Ekseriyetle bildiğimiz bir tekerleme, “Can Yücel” özel ve sevdiğimiz şairimiz, babasının da bir dönem milli eğitim bakanlığı yapan “Hasan Ali Yücel” biliriz. Bilmediğimiz, affına sığınarak yazıma alacağım, Sayın, Sevgili Sunay Akın’ın araştırma ve tespitlerinden bir kesit var. Hasan Ali Yücel’i Can Yücel’in babası olarak çokça okuduk öğrendik, Milli eğitim bakanlığı yanında köy enstitülerinin de kurucusu. Cumhuriyetimizin ilk yılları, insanlar ve gençlik filizlenmeye, yeşermeye hazır, önemli ve çok değerli olan kullanılan topraktan ekilen tohuma, suyundan rüzgârına ehemmiyetli, özen gerektiriyor. Bu çekirdek kadro ki sonraki nesillerin tetikleyicisi sürükleyicisi motivasyon kaynağı olacaklar. Hasan Ali Yücel’in kendine has çok özel bir hayat hikâyesi varmış da bilmiyorduk, öğrenenlerden olalım.
..
Padişahın, tabağında kalan yemekleri bir erkek çocuğa gönderdiği yıl 1899’dur. Bunun nedeni, dili tutulan, konuşmayan çocuğa padişah yemeğinden arta kalanların iyi geleceği inancıdır.

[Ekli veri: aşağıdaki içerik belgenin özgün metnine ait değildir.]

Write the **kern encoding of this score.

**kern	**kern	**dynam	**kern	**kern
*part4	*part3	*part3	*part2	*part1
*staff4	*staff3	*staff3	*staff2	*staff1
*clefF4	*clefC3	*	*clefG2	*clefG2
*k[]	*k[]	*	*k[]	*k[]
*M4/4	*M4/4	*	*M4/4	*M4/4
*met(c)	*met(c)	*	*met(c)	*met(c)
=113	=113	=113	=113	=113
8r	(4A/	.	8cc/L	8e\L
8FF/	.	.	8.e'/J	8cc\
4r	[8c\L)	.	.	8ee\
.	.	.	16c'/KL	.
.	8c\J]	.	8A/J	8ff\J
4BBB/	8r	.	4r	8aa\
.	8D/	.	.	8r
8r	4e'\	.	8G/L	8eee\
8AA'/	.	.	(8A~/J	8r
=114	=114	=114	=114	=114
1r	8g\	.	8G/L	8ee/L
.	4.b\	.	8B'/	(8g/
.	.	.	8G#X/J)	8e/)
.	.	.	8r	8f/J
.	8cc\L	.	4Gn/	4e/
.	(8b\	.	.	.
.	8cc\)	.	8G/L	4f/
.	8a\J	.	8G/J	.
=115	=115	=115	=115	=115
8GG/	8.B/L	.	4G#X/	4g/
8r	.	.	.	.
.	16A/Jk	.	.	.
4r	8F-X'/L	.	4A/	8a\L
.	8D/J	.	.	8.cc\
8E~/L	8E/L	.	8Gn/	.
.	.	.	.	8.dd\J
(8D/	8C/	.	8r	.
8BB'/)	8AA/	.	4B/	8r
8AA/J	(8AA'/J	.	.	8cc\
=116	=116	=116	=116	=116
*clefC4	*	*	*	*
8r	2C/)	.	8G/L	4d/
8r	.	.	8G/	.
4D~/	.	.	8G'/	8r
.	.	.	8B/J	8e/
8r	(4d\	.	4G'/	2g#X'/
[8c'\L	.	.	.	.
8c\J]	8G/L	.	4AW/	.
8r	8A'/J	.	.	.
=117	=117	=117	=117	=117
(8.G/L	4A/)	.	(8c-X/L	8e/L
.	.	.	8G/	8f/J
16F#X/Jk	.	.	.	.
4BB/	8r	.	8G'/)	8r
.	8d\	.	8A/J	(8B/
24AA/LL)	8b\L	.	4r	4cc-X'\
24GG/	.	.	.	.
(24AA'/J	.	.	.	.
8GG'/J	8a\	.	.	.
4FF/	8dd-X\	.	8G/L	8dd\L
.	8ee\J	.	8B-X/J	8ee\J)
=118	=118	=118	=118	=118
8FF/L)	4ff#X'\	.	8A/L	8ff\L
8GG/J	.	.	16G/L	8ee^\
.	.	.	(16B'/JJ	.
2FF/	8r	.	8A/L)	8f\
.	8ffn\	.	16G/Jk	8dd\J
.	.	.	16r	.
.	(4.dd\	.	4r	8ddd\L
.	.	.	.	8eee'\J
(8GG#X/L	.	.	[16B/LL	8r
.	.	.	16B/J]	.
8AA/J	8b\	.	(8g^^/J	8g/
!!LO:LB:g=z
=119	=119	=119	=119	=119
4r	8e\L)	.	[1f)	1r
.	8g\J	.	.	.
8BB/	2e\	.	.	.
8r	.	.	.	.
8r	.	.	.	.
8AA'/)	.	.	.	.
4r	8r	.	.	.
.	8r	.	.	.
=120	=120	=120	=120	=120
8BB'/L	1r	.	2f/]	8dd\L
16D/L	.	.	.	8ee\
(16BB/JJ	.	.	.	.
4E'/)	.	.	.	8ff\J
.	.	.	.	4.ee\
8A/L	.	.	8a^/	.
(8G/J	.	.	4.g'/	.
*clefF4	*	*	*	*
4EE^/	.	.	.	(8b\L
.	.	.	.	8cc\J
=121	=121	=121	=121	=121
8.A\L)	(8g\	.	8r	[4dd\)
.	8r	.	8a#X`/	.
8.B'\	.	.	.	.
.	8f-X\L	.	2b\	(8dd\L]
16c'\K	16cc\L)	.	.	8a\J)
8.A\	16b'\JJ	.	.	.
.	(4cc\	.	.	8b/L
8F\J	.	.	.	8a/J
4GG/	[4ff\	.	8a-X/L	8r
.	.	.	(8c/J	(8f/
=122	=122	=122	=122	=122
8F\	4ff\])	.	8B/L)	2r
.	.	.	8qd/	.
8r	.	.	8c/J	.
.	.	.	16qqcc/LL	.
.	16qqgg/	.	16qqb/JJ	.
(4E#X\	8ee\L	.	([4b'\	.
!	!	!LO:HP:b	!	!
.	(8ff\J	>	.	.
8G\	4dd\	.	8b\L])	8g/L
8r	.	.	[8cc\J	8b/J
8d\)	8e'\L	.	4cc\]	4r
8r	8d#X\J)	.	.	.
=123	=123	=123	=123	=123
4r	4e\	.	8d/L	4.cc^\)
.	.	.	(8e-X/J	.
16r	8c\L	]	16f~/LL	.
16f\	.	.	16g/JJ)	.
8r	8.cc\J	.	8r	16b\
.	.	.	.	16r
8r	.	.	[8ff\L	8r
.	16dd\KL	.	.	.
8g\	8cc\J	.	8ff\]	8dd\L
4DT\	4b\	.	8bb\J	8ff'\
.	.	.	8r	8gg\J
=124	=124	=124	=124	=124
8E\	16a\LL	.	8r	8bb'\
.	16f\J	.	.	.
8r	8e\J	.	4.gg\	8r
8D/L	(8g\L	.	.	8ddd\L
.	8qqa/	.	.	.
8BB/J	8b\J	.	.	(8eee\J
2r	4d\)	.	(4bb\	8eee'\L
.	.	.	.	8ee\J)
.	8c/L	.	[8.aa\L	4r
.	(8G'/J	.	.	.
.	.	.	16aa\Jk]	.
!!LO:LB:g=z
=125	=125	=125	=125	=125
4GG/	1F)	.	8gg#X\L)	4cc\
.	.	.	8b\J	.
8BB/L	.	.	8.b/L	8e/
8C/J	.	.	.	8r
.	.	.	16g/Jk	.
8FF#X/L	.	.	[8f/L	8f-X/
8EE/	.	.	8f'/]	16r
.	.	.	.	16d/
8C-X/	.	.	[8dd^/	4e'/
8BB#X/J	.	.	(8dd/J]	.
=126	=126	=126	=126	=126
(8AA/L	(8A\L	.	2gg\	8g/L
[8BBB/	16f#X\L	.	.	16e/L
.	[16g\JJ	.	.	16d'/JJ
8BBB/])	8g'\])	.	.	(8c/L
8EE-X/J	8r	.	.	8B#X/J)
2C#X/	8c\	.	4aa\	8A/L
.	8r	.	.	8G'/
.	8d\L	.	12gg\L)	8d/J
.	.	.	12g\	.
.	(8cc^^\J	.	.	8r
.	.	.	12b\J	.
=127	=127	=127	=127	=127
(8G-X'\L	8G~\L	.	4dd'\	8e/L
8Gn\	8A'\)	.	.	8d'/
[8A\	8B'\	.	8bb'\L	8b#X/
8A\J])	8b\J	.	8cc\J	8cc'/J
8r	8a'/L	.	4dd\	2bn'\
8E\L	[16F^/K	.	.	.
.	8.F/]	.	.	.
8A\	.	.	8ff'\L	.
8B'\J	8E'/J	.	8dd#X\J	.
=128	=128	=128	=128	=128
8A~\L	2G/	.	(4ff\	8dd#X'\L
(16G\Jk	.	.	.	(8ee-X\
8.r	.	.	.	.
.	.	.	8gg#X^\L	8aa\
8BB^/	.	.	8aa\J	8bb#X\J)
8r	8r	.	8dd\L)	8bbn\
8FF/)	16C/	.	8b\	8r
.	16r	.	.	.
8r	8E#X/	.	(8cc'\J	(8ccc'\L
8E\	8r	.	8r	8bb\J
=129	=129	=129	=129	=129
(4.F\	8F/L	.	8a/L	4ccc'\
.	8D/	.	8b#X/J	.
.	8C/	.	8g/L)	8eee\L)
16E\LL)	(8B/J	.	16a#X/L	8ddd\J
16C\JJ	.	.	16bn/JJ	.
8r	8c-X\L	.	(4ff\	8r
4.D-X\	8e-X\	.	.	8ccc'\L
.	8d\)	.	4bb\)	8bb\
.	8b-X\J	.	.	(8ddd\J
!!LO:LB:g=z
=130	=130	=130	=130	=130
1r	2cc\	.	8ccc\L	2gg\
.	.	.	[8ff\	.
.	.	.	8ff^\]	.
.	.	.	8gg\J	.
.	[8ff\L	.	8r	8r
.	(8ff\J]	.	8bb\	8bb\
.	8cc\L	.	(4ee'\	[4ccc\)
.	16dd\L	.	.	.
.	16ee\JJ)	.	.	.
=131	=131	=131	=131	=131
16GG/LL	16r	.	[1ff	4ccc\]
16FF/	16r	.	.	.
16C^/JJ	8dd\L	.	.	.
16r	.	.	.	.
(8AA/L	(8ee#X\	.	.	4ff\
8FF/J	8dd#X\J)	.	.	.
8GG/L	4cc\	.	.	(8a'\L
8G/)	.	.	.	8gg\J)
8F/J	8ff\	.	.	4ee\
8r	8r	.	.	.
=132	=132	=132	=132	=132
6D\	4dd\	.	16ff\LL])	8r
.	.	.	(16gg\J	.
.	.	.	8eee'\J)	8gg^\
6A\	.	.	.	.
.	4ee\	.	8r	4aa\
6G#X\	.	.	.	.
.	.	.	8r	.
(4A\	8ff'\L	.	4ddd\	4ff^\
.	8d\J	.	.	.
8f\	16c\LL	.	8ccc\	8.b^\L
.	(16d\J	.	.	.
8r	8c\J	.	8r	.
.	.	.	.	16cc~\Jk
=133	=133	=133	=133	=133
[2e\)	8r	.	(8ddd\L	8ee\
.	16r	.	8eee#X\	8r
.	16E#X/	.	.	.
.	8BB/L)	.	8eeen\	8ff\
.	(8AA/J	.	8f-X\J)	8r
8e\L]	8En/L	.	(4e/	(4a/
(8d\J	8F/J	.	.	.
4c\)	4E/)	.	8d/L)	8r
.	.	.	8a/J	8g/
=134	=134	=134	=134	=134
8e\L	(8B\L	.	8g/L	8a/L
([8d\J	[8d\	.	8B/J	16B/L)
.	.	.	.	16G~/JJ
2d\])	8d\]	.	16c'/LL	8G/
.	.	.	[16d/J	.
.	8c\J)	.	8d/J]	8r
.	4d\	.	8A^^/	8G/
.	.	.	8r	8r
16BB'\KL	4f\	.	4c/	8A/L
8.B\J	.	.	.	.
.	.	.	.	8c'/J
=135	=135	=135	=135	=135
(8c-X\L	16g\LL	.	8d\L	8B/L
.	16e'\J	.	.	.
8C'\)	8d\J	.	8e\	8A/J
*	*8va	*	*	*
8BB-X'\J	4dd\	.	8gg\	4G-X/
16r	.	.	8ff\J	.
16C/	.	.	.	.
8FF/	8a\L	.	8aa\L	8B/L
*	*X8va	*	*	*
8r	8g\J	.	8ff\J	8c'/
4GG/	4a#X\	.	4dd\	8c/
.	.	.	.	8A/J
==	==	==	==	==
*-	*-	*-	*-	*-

Din hocalarının bu önerisi hiç bir işe yaramaz. Sarayın artıklarını yiyerek dilinin çözüleceğine inanılan çocuk büyüdüğünde özgürlük şarkıları söyleyecek ve o sofraları devirenlerin korosunda ön sırada yer alacaktır!
Dili kendiliğinden açılan çocuğun başına bir başka felaket gelir, üç yaşında…
Annesi ve babasının yanında götürüldüğü bir ev ziyareti sırasında, hizmetçi kadın tarafından Çingenelere satılmak amacıyla kaçırılır.
İstanbul’un altı üstüne getirilerek aranılan çocuk büyük bir şans eseri olarak bulunur.
Neyire Hanım, bir gün oğlunu evdeki terlikleri bir araya toplarken görür. Tüm terlikler sıralar halinde, düzgün bir şekilde arka arkaya getiren çocuk onlarla konuşmaya, bir şeyler anlatmaya başlar.
“Eyvah !” der Neyire Hanım, “Bizim oğlanın dili açıldı açılmasına, ama bu sefer terliklerle konuşmaya başladı !…”
Kapı arkasından oğlunun konuşmalarını ona belli etmeden dinleyen annenin şaşkınlığı, çocuğun terlikler karşısında bilgi dolu bir konuşma yaptığını duyunca bir kat daha artar.
Her gün yinelenen bu garip olay, sonunda çözüme ulaşır:
Çocuk, dayısı Rauf’a ders vermek için gelen öğretmenleri dinlemekte, duyduklarını sonradan terliklere anlatmaktadır.
Bu “öğretmencilik” oyunu, onun geleceğinin de habercisidir aslında.
Terlikleri birer öğrenci gibi karşısına dizen ve onlarla bir öğretmenmiş gibi oynayan çocuk, Köy Enstitüleri’nin mimarlarından Milli Eğitim Bakanı Hasan Ali Yücel’dir!
..
Yazıma neden böyle bir başlık attım sanırım anlaşıldı. İrade, feyz sahibi olma, üretkenlik ve paylaşımcı olma hali, nereden, nerelerden, yaşanan ve yaşananlardan anlam çıkarıp algı oluşturup kendisine yol çizmek. Yaşıyoruz, her gün daha da fazla yüksek iradeli insanlara, duygu yoğun insani değerlere sahip yaşadığımız hayatın beşeri olduğunun farkında tekrarının da olmadığını bilerek yüksek bilinçle yaşama gayretinde olanlara ihtiyacımız var.
Benim yazdıklarıma da söylediklerime de inanmayın, tercih sizin. Önerimdir, yüzyıldan fazla ismi anılıp yâd edilen kim varsa araştırın, inceleyin, sorgulayın, sadece zenginliği ile sadece gücü kuvveti ile sadece hükmettiği kişi sayısıyla, düzenbazlığı, ali cengiz olaylarına müdahil tek bir örnek vermeniz zor, asırdan fazla süre önce yaşamış. “Hasan Ali Yücel” ve Can Yücel” i ve çok güzel insanlarımızı, değerlerimizi asırlar geçse de sevgi ve saygıyla anıp daha çok tanımaya, kişilik ve irade yapılarını çözmeye çalışacak sonraki nesillerimiz.